**YOUR OBJECTIVE:** Please copy the leading lines of the entries below exactly, concluding with the line in which "right shoulder: (1092, 516, -32)" occurs.

(Stored dataset items)
- Opening Delimiter -
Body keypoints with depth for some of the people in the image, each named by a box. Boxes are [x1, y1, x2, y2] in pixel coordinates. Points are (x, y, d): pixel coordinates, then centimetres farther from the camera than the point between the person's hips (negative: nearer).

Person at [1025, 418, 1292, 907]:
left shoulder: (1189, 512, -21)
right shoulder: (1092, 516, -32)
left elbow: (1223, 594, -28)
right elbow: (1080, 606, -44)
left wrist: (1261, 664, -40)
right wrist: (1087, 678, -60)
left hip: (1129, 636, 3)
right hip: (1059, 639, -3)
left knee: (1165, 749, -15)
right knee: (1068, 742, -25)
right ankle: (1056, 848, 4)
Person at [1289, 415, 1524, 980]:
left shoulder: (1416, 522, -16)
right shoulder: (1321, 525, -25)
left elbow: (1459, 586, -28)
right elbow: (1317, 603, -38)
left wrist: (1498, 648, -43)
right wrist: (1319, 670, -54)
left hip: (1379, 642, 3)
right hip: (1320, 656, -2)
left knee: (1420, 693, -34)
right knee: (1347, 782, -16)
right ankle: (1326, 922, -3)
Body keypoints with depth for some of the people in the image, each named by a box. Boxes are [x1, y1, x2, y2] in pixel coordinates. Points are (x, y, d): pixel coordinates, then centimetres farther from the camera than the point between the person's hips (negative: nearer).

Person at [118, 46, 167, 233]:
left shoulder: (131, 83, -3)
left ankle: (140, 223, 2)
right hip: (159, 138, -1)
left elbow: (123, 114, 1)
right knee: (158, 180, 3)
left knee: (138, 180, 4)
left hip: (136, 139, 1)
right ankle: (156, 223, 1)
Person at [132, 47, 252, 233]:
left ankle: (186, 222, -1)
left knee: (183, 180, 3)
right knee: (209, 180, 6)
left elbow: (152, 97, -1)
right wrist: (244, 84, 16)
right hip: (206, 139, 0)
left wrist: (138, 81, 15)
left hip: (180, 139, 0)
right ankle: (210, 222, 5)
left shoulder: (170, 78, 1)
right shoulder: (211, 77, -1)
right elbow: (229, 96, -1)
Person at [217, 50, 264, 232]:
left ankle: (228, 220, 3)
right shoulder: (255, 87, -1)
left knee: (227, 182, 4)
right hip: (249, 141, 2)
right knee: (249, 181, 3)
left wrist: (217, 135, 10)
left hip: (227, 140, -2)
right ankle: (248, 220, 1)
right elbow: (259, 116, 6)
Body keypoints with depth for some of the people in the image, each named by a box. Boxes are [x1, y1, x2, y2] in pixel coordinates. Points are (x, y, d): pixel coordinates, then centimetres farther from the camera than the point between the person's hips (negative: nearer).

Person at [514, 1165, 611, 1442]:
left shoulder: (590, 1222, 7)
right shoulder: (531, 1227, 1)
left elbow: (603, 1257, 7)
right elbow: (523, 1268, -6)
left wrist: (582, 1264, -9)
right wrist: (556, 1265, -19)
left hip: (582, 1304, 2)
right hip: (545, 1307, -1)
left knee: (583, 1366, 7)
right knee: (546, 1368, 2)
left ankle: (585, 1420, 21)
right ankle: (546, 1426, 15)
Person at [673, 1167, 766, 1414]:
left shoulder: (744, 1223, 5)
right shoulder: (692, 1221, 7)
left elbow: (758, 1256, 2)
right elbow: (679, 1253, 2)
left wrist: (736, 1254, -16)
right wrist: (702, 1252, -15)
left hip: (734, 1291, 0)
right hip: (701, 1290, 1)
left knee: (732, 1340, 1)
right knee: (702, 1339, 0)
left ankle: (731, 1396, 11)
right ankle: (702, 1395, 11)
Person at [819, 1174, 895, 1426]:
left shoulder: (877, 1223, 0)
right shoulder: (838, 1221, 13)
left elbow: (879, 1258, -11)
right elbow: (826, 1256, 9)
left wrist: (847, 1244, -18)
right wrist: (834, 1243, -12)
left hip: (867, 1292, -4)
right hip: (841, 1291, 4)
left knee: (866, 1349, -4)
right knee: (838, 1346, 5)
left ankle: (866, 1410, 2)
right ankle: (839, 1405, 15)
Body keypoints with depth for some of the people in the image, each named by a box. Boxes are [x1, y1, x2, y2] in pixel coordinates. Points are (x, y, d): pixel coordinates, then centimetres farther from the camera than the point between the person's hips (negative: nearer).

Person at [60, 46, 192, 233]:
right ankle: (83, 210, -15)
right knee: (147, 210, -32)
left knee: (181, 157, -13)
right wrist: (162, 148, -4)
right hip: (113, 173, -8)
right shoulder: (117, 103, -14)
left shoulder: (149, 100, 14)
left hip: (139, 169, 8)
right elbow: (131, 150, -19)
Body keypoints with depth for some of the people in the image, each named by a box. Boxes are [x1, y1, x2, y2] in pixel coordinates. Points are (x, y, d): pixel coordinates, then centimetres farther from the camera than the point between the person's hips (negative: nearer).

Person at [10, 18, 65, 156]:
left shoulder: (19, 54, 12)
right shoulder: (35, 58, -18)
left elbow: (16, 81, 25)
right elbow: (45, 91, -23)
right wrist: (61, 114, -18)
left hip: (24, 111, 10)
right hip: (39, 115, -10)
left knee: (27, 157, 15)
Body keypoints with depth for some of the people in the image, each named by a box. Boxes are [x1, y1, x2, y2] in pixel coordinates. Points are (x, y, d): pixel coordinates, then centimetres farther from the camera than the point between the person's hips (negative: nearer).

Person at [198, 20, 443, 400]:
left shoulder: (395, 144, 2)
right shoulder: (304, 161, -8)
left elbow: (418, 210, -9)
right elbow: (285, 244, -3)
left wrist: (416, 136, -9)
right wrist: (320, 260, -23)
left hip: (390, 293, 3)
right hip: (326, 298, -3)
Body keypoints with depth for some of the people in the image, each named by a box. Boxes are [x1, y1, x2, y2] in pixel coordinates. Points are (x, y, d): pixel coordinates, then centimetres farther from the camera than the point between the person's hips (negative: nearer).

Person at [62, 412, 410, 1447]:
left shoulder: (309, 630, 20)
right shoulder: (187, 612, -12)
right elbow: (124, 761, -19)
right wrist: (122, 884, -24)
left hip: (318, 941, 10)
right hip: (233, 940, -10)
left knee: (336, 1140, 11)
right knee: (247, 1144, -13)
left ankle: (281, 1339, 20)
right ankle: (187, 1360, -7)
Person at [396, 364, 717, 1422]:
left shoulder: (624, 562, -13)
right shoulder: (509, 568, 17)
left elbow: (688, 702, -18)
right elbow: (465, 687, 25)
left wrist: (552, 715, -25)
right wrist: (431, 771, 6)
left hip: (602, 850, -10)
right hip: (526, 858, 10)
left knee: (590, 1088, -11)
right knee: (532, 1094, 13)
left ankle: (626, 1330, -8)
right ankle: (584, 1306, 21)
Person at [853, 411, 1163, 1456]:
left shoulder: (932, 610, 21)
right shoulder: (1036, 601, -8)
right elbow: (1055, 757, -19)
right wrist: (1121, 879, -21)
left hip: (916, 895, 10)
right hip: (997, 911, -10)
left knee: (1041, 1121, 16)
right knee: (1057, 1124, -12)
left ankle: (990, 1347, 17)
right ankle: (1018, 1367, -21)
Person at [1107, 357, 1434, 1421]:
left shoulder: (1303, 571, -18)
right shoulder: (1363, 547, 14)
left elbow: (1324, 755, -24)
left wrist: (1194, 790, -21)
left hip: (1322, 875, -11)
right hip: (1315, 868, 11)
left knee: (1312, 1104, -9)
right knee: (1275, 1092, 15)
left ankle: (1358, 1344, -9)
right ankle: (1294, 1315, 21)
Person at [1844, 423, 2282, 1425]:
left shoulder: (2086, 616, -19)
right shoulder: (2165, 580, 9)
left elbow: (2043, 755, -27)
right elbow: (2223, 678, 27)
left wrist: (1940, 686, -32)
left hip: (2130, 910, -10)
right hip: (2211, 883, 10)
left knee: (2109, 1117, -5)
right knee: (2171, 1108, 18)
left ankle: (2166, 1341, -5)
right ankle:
- Closing Delimiter -
**EXERCISE SOLUTION:**
Body keypoints with depth for some of the people in the image, each named by a box. Boxes are [x1, y1, x2, y2] in pixel coordinates. Points are (x, y, d): pixel coordinates, then centimetres farther from the camera than the point between the person's hips (negative: nearer).

Person at [1025, 418, 1292, 907]:
left shoulder: (1189, 512, -21)
right shoulder: (1092, 516, -32)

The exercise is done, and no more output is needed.